**Assigned task:**
Scan the records below, and wherever a line has the word "Kubernetes", pull it out.

**Source information:**

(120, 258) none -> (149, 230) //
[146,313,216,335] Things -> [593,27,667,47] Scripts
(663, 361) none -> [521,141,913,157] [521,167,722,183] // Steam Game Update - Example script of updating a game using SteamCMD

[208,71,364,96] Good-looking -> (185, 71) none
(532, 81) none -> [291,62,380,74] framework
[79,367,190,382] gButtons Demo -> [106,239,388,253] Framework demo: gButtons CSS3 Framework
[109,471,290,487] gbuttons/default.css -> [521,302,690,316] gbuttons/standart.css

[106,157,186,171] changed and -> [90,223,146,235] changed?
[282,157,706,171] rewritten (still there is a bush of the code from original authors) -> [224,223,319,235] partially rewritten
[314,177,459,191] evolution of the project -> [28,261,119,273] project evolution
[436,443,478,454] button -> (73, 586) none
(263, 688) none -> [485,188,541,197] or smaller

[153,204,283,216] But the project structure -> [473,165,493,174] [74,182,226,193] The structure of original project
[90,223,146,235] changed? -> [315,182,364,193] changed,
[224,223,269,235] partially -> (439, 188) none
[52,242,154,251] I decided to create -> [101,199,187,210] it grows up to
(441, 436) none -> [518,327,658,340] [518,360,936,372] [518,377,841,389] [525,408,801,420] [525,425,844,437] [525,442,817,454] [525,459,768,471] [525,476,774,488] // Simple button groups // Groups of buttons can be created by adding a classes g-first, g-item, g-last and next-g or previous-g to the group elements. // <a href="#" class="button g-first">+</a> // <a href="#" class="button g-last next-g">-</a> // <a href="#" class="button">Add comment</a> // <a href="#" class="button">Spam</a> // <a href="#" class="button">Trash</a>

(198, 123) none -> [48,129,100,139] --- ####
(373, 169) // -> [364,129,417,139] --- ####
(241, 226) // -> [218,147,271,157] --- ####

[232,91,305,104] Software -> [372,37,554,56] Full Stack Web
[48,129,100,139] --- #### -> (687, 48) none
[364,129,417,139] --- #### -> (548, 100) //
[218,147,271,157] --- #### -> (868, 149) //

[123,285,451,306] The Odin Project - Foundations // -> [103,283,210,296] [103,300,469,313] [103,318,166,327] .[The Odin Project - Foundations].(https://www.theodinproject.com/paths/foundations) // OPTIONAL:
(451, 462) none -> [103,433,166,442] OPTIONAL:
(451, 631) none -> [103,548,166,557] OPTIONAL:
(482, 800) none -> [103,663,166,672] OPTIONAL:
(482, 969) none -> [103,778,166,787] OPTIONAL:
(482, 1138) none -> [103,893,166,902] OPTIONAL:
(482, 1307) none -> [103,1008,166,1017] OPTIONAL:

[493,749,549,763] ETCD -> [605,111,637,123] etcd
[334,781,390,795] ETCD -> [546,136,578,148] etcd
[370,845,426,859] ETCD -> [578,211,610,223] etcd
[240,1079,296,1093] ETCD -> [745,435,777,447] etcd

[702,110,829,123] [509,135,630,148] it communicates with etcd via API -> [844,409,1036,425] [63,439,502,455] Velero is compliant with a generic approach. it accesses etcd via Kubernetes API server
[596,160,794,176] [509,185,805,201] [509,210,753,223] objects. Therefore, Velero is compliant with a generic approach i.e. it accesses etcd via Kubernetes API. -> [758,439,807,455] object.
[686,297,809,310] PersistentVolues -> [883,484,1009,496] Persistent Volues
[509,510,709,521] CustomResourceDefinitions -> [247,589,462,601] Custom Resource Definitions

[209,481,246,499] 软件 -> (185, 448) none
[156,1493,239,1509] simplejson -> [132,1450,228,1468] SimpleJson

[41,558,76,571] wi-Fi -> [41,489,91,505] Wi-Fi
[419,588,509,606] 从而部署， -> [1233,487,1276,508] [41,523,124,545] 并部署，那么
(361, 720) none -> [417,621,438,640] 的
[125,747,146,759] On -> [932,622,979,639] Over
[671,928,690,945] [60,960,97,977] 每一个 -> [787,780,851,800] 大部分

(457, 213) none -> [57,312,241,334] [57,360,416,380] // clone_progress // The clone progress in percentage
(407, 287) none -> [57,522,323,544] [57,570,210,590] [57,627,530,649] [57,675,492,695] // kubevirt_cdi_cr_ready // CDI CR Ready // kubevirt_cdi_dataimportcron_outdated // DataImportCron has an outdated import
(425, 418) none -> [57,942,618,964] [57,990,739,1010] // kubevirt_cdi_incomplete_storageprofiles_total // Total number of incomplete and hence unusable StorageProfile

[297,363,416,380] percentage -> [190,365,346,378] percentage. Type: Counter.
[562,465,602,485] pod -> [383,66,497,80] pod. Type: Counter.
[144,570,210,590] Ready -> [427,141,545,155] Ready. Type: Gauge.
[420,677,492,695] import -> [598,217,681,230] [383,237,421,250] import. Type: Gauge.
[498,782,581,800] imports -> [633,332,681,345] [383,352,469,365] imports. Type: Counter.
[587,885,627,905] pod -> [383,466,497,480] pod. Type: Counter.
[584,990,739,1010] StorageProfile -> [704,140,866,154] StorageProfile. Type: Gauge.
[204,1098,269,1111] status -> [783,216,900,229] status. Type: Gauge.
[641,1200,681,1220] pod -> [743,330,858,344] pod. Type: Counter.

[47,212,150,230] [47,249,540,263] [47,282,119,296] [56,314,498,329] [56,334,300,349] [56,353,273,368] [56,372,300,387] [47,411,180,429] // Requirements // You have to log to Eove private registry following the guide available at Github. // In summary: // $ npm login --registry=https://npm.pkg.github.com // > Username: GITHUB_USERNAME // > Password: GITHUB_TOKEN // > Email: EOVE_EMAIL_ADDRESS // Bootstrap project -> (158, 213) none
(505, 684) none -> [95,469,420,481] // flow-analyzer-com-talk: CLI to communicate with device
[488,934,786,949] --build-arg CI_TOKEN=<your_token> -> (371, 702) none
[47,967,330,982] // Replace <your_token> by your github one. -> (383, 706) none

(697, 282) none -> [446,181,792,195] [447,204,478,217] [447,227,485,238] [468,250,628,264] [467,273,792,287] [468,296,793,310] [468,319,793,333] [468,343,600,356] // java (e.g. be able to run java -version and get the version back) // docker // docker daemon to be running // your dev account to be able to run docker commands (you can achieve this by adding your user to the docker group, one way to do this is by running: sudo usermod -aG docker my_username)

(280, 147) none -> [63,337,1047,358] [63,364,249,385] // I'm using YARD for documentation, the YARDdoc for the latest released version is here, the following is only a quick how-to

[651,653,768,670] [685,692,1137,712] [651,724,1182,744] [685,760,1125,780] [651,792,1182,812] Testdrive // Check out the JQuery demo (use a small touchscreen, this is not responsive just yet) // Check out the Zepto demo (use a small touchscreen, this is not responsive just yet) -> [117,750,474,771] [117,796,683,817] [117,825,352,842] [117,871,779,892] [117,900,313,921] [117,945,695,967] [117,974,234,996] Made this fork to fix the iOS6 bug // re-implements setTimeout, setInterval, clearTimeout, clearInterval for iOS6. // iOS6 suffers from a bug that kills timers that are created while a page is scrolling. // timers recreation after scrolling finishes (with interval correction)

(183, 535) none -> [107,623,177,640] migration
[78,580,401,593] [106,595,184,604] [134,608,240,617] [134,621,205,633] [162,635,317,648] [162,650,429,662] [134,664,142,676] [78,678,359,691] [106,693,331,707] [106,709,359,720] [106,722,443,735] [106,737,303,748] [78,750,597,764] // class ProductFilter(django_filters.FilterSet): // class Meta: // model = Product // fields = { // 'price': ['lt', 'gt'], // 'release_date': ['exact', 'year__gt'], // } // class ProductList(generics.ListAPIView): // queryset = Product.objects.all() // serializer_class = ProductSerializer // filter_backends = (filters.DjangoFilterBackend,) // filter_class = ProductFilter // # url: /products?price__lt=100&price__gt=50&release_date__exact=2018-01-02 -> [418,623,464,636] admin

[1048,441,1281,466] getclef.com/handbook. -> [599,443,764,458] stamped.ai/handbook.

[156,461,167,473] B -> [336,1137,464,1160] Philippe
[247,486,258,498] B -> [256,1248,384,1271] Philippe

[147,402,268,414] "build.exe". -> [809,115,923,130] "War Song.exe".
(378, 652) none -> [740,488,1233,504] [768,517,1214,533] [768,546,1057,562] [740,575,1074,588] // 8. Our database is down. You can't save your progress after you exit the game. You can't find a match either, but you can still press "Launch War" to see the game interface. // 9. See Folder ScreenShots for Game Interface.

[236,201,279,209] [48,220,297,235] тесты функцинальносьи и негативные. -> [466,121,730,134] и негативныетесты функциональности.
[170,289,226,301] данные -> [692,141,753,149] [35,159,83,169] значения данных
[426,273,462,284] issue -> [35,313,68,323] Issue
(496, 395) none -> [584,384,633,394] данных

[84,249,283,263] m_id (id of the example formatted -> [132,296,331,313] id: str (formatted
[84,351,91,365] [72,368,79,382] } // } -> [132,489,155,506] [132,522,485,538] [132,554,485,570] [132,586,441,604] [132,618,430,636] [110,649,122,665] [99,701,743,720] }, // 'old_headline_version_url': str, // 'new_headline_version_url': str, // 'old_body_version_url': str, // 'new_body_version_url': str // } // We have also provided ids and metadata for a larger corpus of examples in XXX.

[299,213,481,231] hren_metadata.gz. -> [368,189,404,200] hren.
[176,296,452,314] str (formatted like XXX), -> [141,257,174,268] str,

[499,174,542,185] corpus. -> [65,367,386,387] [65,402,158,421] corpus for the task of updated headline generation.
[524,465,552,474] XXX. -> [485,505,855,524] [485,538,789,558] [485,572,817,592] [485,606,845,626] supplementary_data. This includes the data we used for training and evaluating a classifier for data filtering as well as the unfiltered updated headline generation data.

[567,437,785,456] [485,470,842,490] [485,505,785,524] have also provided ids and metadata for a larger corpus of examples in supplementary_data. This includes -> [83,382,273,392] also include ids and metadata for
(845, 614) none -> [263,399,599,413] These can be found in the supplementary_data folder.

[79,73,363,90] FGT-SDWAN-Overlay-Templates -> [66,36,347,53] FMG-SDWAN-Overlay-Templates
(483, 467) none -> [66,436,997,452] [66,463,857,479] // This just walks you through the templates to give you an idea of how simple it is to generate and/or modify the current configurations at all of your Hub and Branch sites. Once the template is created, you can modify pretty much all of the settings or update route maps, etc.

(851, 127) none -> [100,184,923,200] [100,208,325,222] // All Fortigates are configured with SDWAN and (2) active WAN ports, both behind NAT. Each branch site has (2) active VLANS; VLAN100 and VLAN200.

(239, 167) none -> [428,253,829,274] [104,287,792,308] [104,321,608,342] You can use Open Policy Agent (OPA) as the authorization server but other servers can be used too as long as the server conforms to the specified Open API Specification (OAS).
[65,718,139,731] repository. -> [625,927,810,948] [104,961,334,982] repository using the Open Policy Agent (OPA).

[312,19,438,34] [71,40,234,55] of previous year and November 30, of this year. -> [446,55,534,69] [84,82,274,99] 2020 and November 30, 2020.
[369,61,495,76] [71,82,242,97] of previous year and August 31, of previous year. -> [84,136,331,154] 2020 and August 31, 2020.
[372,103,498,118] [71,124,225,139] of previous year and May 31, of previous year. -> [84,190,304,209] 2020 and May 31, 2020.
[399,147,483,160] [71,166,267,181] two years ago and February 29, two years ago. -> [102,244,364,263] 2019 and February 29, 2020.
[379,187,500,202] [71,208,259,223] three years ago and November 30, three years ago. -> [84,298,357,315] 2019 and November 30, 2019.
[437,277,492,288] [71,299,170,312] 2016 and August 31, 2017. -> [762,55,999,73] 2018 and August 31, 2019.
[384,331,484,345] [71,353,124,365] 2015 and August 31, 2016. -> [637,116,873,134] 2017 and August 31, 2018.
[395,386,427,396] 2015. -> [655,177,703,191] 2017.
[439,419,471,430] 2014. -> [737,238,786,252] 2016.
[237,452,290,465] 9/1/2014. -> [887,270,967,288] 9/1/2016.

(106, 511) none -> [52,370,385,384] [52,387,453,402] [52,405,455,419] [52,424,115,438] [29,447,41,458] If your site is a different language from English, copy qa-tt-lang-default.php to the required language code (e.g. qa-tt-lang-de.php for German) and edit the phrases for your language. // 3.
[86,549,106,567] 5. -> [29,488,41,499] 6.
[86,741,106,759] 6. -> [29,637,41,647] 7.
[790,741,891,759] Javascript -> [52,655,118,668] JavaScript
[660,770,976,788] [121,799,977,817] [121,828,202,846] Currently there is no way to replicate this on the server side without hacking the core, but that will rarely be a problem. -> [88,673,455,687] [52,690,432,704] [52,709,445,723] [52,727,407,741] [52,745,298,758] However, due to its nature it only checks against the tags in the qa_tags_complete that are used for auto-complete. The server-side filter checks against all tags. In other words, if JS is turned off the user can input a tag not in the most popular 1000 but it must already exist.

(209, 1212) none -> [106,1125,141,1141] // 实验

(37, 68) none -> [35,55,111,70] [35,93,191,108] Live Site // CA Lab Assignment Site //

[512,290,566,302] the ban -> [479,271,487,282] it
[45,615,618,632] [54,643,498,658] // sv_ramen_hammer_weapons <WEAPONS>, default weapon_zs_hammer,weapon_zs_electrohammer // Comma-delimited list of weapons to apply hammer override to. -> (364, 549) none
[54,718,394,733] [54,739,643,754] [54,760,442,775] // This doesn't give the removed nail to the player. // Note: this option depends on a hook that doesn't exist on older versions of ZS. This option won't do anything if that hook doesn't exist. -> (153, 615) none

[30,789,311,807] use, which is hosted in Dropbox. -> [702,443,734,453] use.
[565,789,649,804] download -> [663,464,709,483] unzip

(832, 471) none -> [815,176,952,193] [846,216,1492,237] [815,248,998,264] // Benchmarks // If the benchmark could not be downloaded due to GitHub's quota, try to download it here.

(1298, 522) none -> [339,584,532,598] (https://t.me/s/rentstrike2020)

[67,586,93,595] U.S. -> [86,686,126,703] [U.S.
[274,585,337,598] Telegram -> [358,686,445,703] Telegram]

**Answer space:**
[702,110,829,123] [509,135,630,148] it communicates with etcd via API -> [844,409,1036,425] [63,439,502,455] Velero is compliant with a generic approach. it accesses etcd via Kubernetes API server
[596,160,794,176] [509,185,805,201] [509,210,753,223] objects. Therefore, Velero is compliant with a generic approach i.e. it accesses etcd via Kubernetes API. -> [758,439,807,455] object.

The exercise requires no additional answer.